Details on these bonuses and many more can be found on scurvy's list of casinos he's been playing recently.

Then on to real poker. I hit a slide by running KK into AA preflop twice, then receiving a couple of standard bad beats: flush draws that called all-in bets on the turn and hit, second-pairs that call all-in bets on the turn and hit a gutshot straight on the river.

Finally, things turned around. I started playing some of the most varied and accurate poker I've played in a long time. I don't know what to call it except Power Poker. My reads were spot on, my bluffs were effective, my draws with implied odds paid off. When I saw weakness, I bet big. When I felt a trap, I escaped while it was still cheap. Playing the players was effective, and my premium hands held up.

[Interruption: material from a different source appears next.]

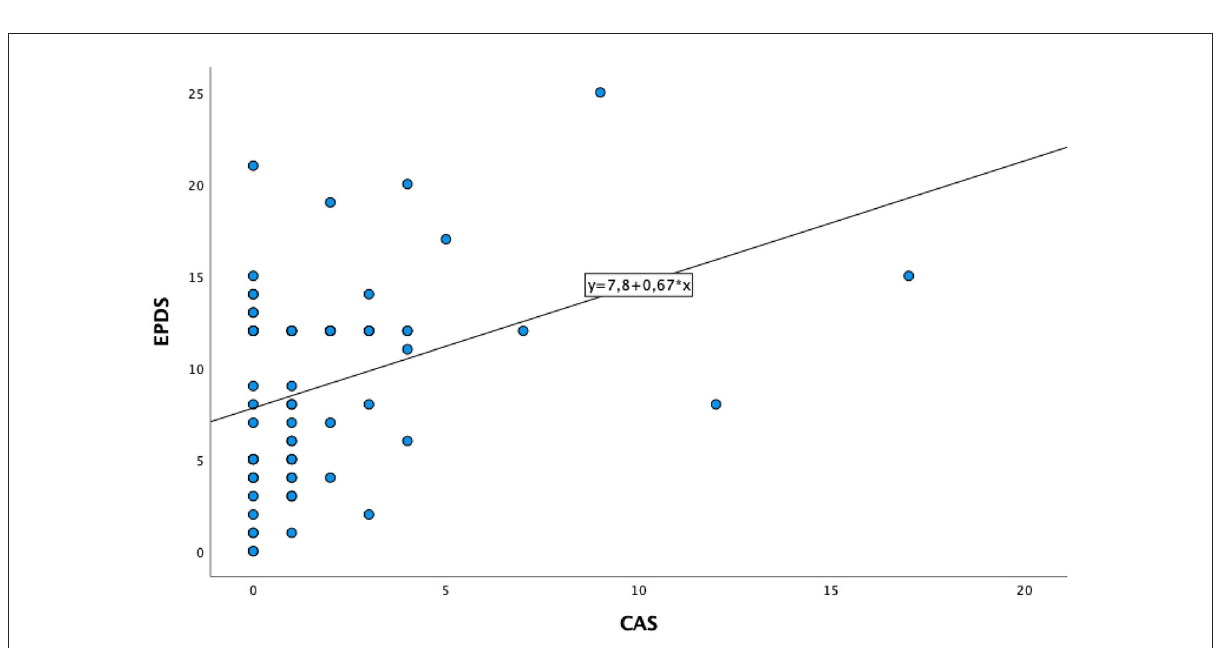
FIGURE2 Linear regression model between CAS and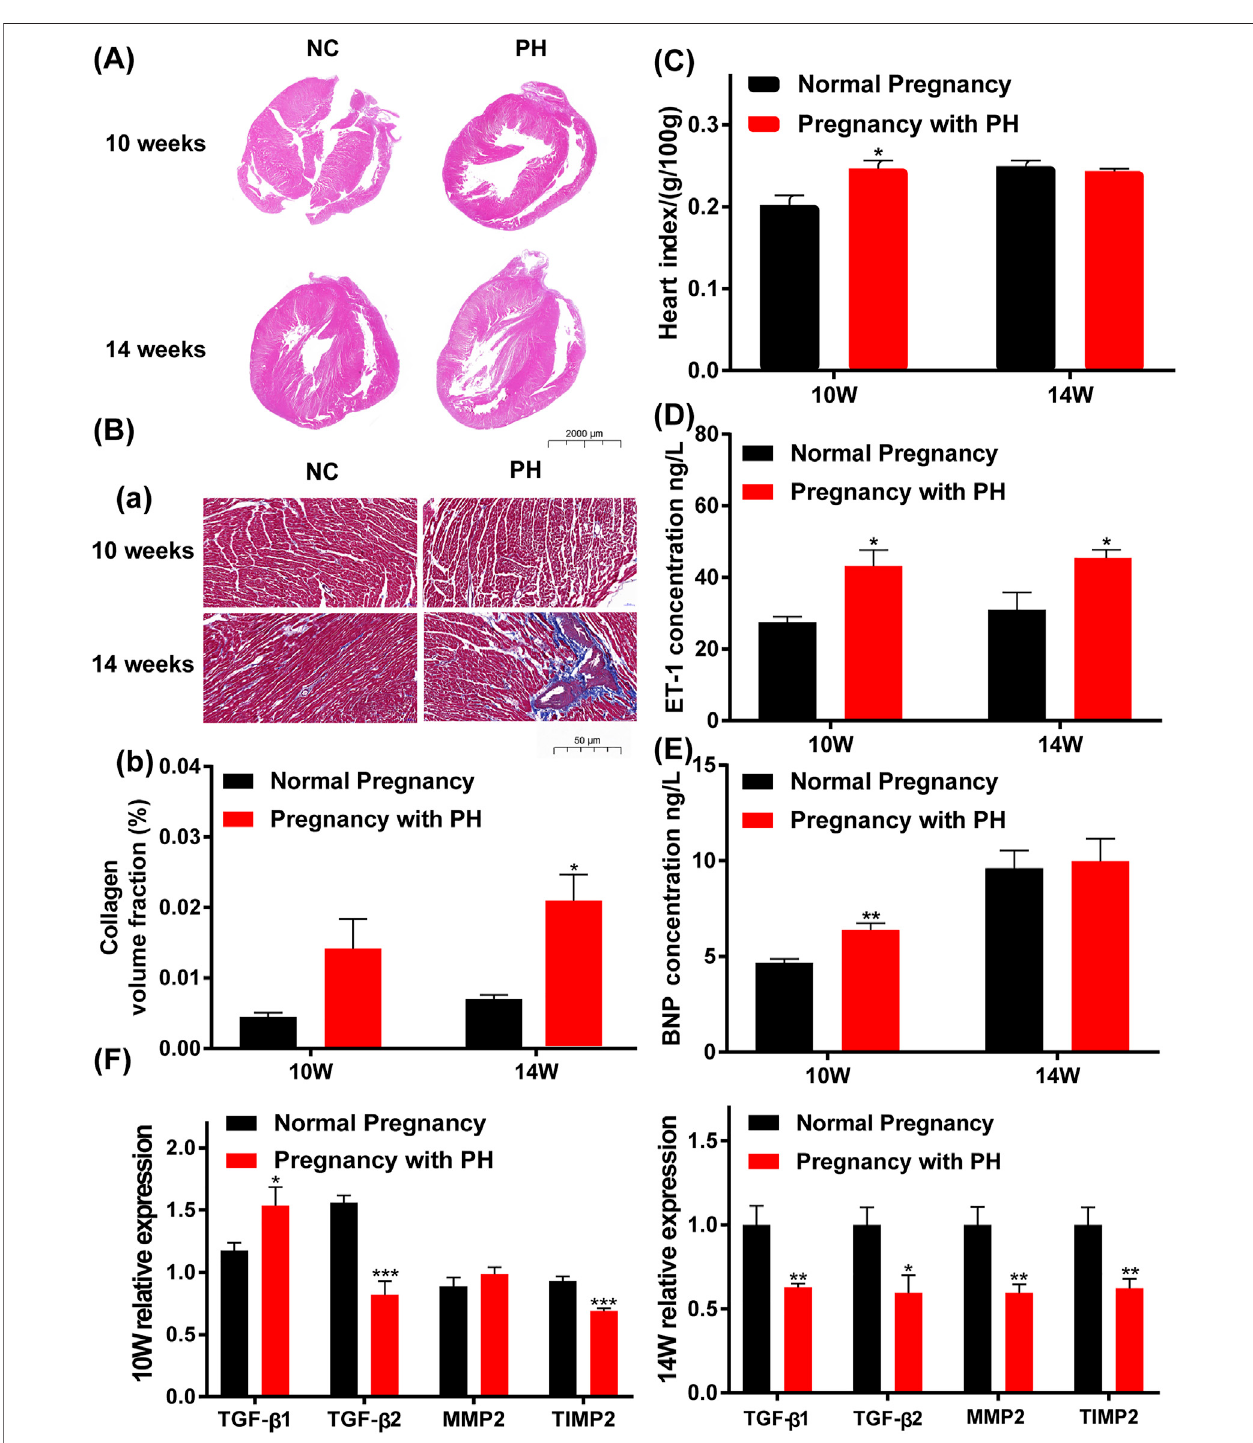
FIGURE 6 | Abnormal cardiac changes in adult rat offspring in the PH pregnancy group. (A) Representative H&E-stained hearts. (B) . (a) Representative Masson ’ s staining, Collagen fi bers are blue, and muscle fi bers are red. (b) Calculation of the collagen volume fraction. The large images show the entire heart (0.5 × magni fi cation). The barindicates 2000 μ m. Thesmall images showpart oftherightventricularwall(20 × magni fi cation).Thebar indicates 50 μ m. (C) Theheartindex (heart weight/body weight) of offspring at 10 weeks of age and 14 weeks of age in each group. (D) The expression of ET-1 in the plasma in each group at 10 weeks of age and 14 weeks of age was determined by ELISA. (E) The expression of BNP in the heart tissue in each group at 10 weeks of age and 14 weeks of age, as determined by ELISA. (F) ThemRNAexpressionofTGF- β 1,TGF- β 2,MMP2,andTIMP2inthehearttissueofoffspringineachgroupandateachage.* p < 0.05,** p < 0.01,*** p < 0.001 vs. the normal pregnancy group ( n (cid:1) 6 rats per group) NC, normal control; PH, pulmonary hypertension.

Since I started playing poker, my no limit game has been relatively unsophisticated because there's no point in outthinking idiots. But while there are still plenty of donkeys at 2/4 NL, every dollar becomes more valuable, and tight, standard play opens the door for aggressive players to manipulate your patterns.

It's a fine line between tricky poker and fancy play syndrome, but that edge is where I want to live.

It's funny. Earlier this afternoon I was questioning myself and thinking about taking a few days off.

But then I drank some yerba mate, got a caffeine rush and dominated the tables.